Le 17 février, le caucus des droits de l'homme a organisé un débat public de trois heures au Palais des Nations. Sur le thème «  La société de l'information et les droits de l'homme », ce débat comportait un exposé introductif de Walter Lichem, ambassadeur d'Autriche, en sa qualité de membres de PDHRE (Mouvement des peuples pour l'éducation en faveur des droits de l'homme). Le panel a vu la participation de cinq membres du caucus : Institut danois des droits de l'homme (DIHR, Rikke Frank Joergensen), Imaginons un réseau Internet solidaire (IRIS, Meryem Marzouki), Fédération internationale des ligues des droits de l'homme (FIDH, Antoine Madelin), Ligue tunisienne des droits de l'homme (LTDH, Mokhtar Trifi), Human Rights in China (HRIC, Sharon Hom). Le programme détaillé est disponible en ligne sur le site du caucus (www.iris.sgdg.org/actions/smsi/hr-wsis/hrpanel170205-prog-fr.html). Le débat a attiré une forte audience (de 120 à 150 personnes), avec des représentants de gouvernements (Canada, dont l'ambassadrice était elle-même présente, et Danemark, Suisse, France, etc.), ainsi que Osamu Shiraishi, représentant du Haut Commissariat aux droits de l'homme de l'ONU.

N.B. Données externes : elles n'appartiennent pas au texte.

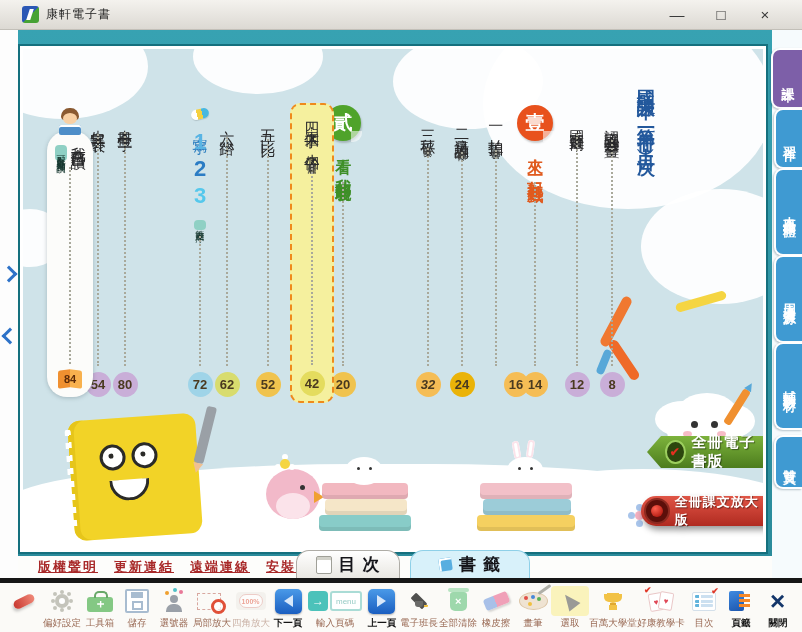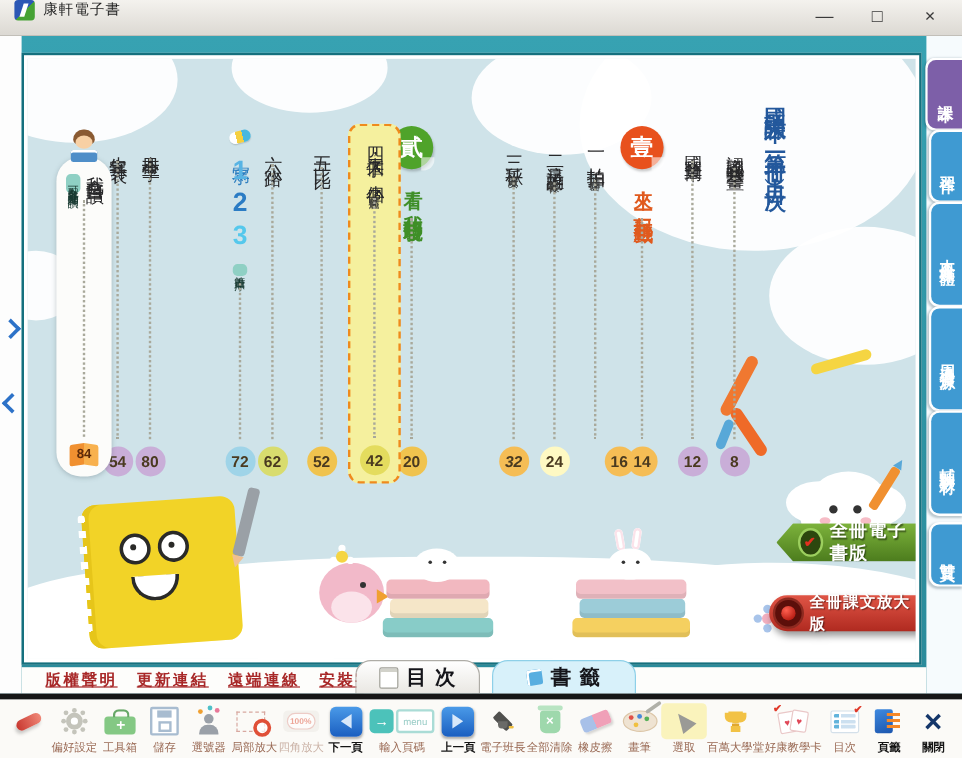--- a/index.html
+++ b/index.html
@@ -6,8 +6,8 @@
   .app{position:relative;width:802px;height:632px;overflow:hidden;background:#fff;
        font-family:"Liberation Sans",sans-serif;-webkit-user-select:none;user-select:none}
   
-  .titlebar{position:absolute;left:0;top:0;width:802px;height:30px;display:flex;align-items:flex-start;
-            padding:0 12px;box-sizing:border-box;background:linear-gradient(#f4f2ee,#dcd9d3);border-bottom:1px solid #c2bfb8}
+  .titlebar{position:absolute;left:0;top:0;width:802px;height:30px;display:flex;align-items:center;
+            padding:0 22px;box-sizing:border-box;background:linear-gradient(#f4f2ee,#dcd9d3);border-bottom:1px solid #c2bfb8}
   .logo{width:17px;height:17px;border-radius:3px;background:linear-gradient(135deg,#2b57b5 52%,#46a235 52%);
         position:relative;margin-right:7px;flex:0 0 auto}
   .logo::after{content:"";position:absolute;left:6px;top:3px;width:4px;height:11px;background:#fff;transform:skewX(-18deg)}

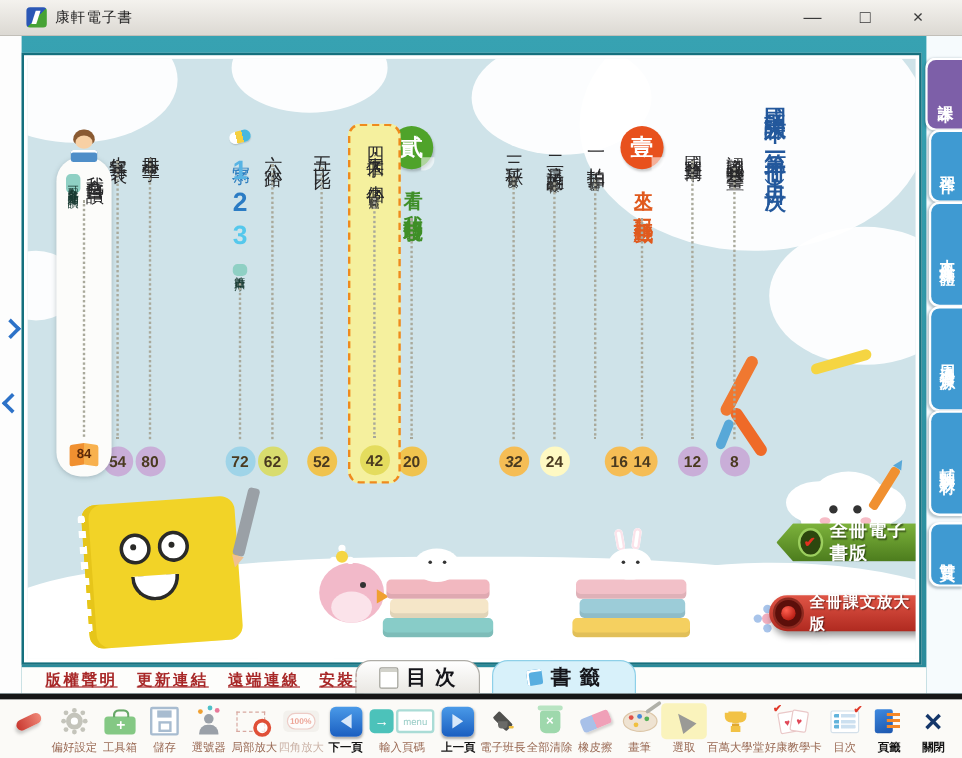--- a/index.html
+++ b/index.html
@@ -325,7 +325,7 @@
         <div class="toc-col" style="left: 422px; top: 69px;">
           <div class="vt"><span class="num">二</span><span class="main">這是誰的</span><span class="author">鄒敦怜</span></div>
           <div class="leader"></div>
-          <div class="pg" style="background: #fef9c3;">24</div>
+          <div class="pg" style="background: #eab308;">24</div>
         </div>
         <div class="toc-col" style="left: 388px; top: 69px;">
           <div class="vt"><span class="num">三</span><span class="main">秋千</span><span class="author">嚴淑女</span></div>

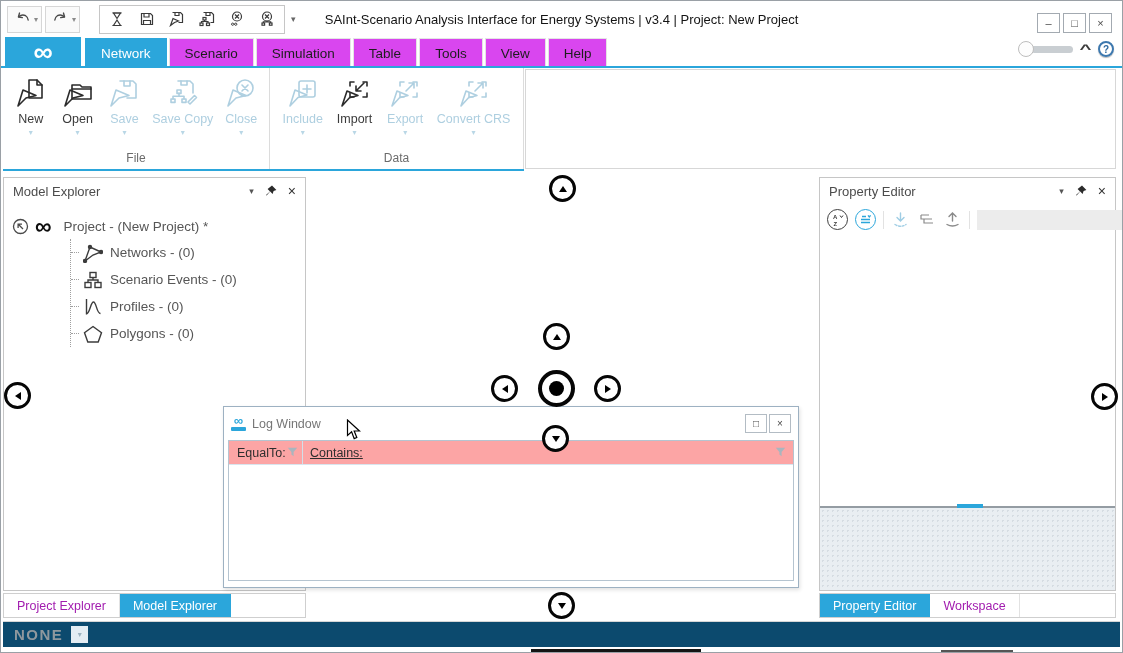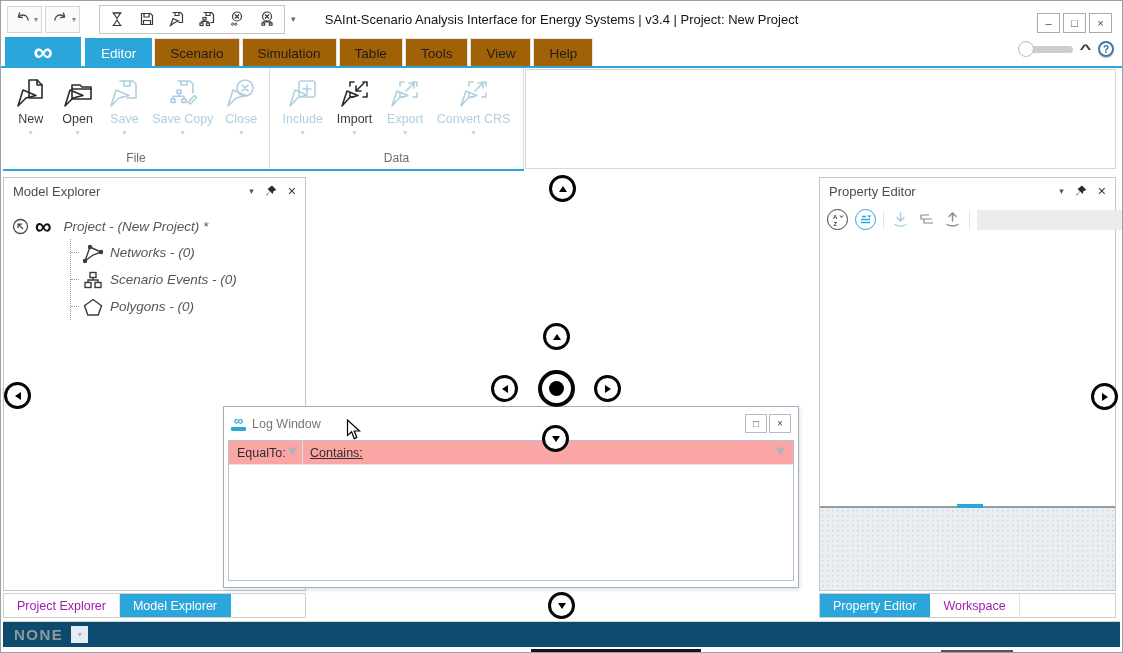--- a/index.html
+++ b/index.html
@@ -217,7 +217,7 @@
     <span>∞</span>
   </div>
   <div class="tabs">
-    <span class="tab active">Editor</span>
+    <span class="tab active">Network</span>
     <span class="tab">Scenario</span>
     <span class="tab">Simulation</span>
     <span class="tab">Table</span>

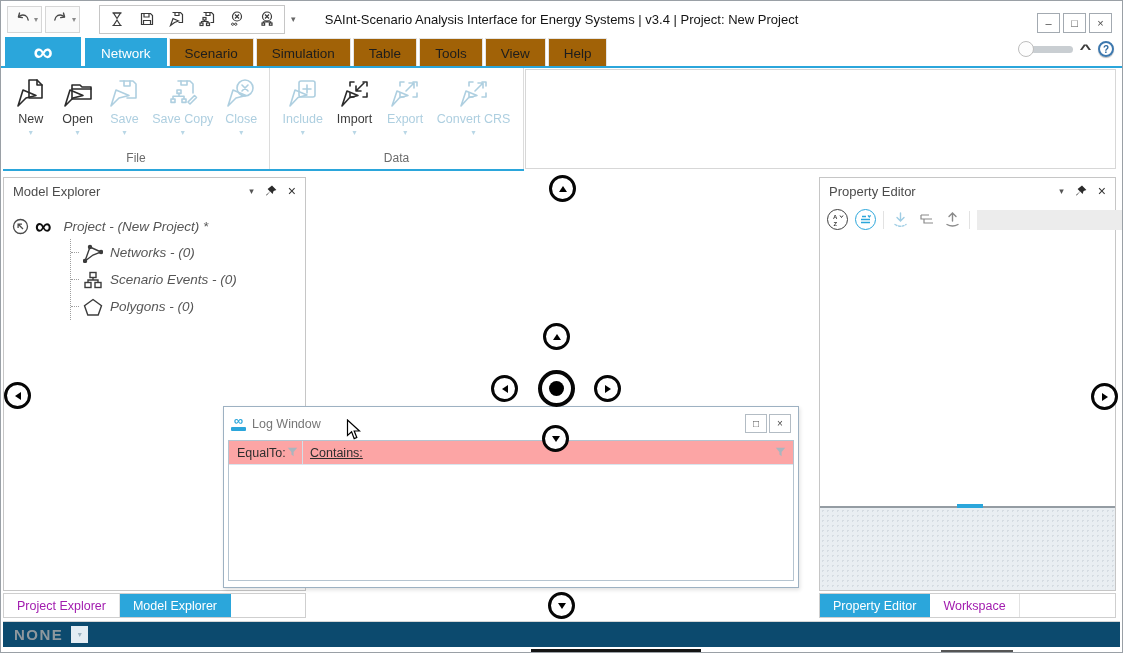--- a/index.html
+++ b/index.html
@@ -26,7 +26,7 @@
   
   .logo-tab{position:absolute;left:4px;top:36px;width:76px;height:30px;background:var(--accent);color:#fff;display:flex;align-items:center;justify-content:center;font-size:27px;font-weight:bold;line-height:1;}
   .tabs{position:absolute;left:84px;top:37px;height:29px;display:flex;}
-  .tab{display:flex;align-items:center;padding:0 15px;font-size:13.5px;color:#1d1d1d;background:#a16207;border:1px solid #e4e4e4;border-bottom:none;margin-right:2px;}
+  .tab{display:flex;align-items:center;padding:0 15px;font-size:13.5px;color:#1d1d1d;background:#d946ef;border:1px solid #e4e4e4;border-bottom:none;margin-right:2px;}
   .tab.active{background:var(--accent);color:#fff;border-color:var(--accent);}
   .tab-underline{position:absolute;top:65px;left:0;right:0;height:2px;background:var(--accent);}
   .tabbar-right{position:absolute;right:8px;top:40px;display:flex;align-items:center;gap:9px;}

Le 22 février, des membres de l'IFEX ont organisé un débat public de deux heures au Palais des Nations. La première heure a été consacrée de manière assez générale à la liberté d'expression dans la société de l'information, avec des interventions de Mark Bench (Comité mondial pour la liberté de la presse, WPFC), Steve Buckley (Association mondiale des radiodiffuseurs communautaires, AMARC) et Alexis Krikorian (Union internationale des éditeurs, IPA). La deuxième heure a permis le lancement du rapport du groupe d'observation sur la Tunisie (TMG) de l'IFEX, à la suite de sa mission effectuée dans le pays. Luckson Chipare (Institut des médias d'Afrique du Sud, MISA) a présenté la mission et le rapport, puis Sihem Bensedrine (CNLT) et Souhayr Belhassen (LTDH) ont commenté la mission et apporté leurs témoignages sur la situation en Tunisie. Le débat était animé par Alain Modoux (président d'Orbicom). Ce deuxième évènement public consacré à la Tunisie dans l'enceinte du Palais a aussi connu une bonne participation.

Le 1er mars, une conférence de presse s'est également tenue à Paris au Centre d'accueil de la presse étrangère (CAPE, Maison de Radio France), pour une plus grande diffusion de l'information sur la Tunisie et le SMSI, les évènements de Genève étant essentiellement couverts par la presse suisse. Cette conférence de presse était organisée conjointement par la Fédération internationale des ligues des droits de l'homme (FIDH), la Ligue française des droits de l'homme (LDH), la Ligue tunisienne des droits de l'homme (LTDH), le Comité pour le Respect des Libertés et des droits de l'Homme en Tunisie (CRLDHT), le Réseau Euroméditerrannéen des droits de l'homme (REMDH), et l'Association pour les Droits de la Personne au Maghreb (ADPM). La conférence de presse était animée par Kamel Jendoubi (CRLDHT et REMDH), avec des interventions de Khemaïs Chammari (FIDH), Meryem Marzouki (IRIS et caucus des droits de l'homme), Taïeb Moalla (ADPM) et Michel Tubiana (LDH). Le programme complet est disponible sur le site du CAPE : www.capefrance.org/fr/conferences/2005/3/627.html.

On a pu remarquer à cette occasion que, les habitués de la «  société civile tunisienne officielle » ayant fait défaut (un seul d'entre eux était présent, malheureusement pour lui arrivé trop tard pour pouvoir poser une de ces «  questions » dont ces personnes ont le secret), ce sont des représentants du «  Nouvel Afrique-Asie » qui les ont avantageusement remplacés, avec le souci de «  répondre à ce qui a été dit par les intervenants » (sic. On se demande où les deux personnes qui se sont ainsi signalées ont acquis une telle formation au métier de journaliste). Fort heureusement, le reste de l'assistance était composé de journalistes faisant leur travail normalement. On trouvera par exemple un article de RFI pour plus de détails sur cette conférence de presse : www.rfi.fr/actufr/articles/063/info_express_34537.asp.